Directions: Word for word, restate all of the records.

Input material:
= = =

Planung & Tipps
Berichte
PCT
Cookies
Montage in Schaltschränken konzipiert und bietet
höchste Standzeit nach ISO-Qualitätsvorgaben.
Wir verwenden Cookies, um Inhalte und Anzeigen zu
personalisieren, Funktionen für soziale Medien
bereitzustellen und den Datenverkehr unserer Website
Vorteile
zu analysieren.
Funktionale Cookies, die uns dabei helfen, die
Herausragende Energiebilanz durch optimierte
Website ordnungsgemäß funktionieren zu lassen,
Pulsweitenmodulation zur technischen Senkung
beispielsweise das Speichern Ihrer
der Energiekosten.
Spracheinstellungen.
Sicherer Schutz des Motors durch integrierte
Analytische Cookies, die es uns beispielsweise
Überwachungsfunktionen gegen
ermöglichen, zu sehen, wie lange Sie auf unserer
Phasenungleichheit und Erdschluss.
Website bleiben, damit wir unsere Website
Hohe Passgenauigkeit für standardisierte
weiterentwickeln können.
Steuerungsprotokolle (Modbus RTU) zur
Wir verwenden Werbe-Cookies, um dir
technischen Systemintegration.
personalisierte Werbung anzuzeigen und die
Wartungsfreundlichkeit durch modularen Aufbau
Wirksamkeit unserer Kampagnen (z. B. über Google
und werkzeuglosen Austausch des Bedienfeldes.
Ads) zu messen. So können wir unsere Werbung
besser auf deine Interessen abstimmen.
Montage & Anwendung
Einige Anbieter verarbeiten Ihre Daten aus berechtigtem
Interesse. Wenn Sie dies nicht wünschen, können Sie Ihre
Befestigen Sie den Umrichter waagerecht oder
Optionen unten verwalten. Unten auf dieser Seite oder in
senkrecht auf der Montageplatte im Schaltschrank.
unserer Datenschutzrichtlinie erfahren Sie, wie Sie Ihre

= = =

Task answer:
Planung & Tipps
Berichte
PCT
Cookies
Montage in Schaltschränken konzipiert und bietet
höchste Standzeit nach ISO-Qualitätsvorgaben.
Wir verwenden Cookies, um Inhalte und Anzeigen zu
personalisieren, Funktionen für soziale Medien
bereitzustellen und den Datenverkehr unserer Website
Vorteile
zu analysieren.
Funktionale Cookies, die uns dabei helfen, die
Herausragende Energiebilanz durch optimierte
Website ordnungsgemäß funktionieren zu lassen,
Pulsweitenmodulation zur technischen Senkung
beispielsweise das Speichern Ihrer
der Energiekosten.
Spracheinstellungen.
Sicherer Schutz des Motors durch integrierte
Analytische Cookies, die es uns beispielsweise
Überwachungsfunktionen gegen
ermöglichen, zu sehen, wie lange Sie auf unserer
Phasenungleichheit und Erdschluss.
Website bleiben, damit wir unsere Website
Hohe Passgenauigkeit für standardisierte
weiterentwickeln können.
Steuerungsprotokolle (Modbus RTU) zur
Wir verwenden Werbe-Cookies, um dir
technischen Systemintegration.
personalisierte Werbung anzuzeigen und die
Wartungsfreundlichkeit durch modularen Aufbau
Wirksamkeit unserer Kampagnen (z. B. über Google
und werkzeuglosen Austausch des Bedienfeldes.
Ads) zu messen. So können wir unsere Werbung
besser auf deine Interessen abstimmen.
Montage & Anwendung
Einige Anbieter verarbeiten Ihre Daten aus berechtigtem
Interesse. Wenn Sie dies nicht wünschen, können Sie Ihre
Befestigen Sie den Umrichter waagerecht oder
Optionen unten verwalten. Unten auf dieser Seite oder in
senkrecht auf der Montageplatte im Schaltschrank.
unserer Datenschutzrichtlinie erfahren Sie, wie Sie Ihre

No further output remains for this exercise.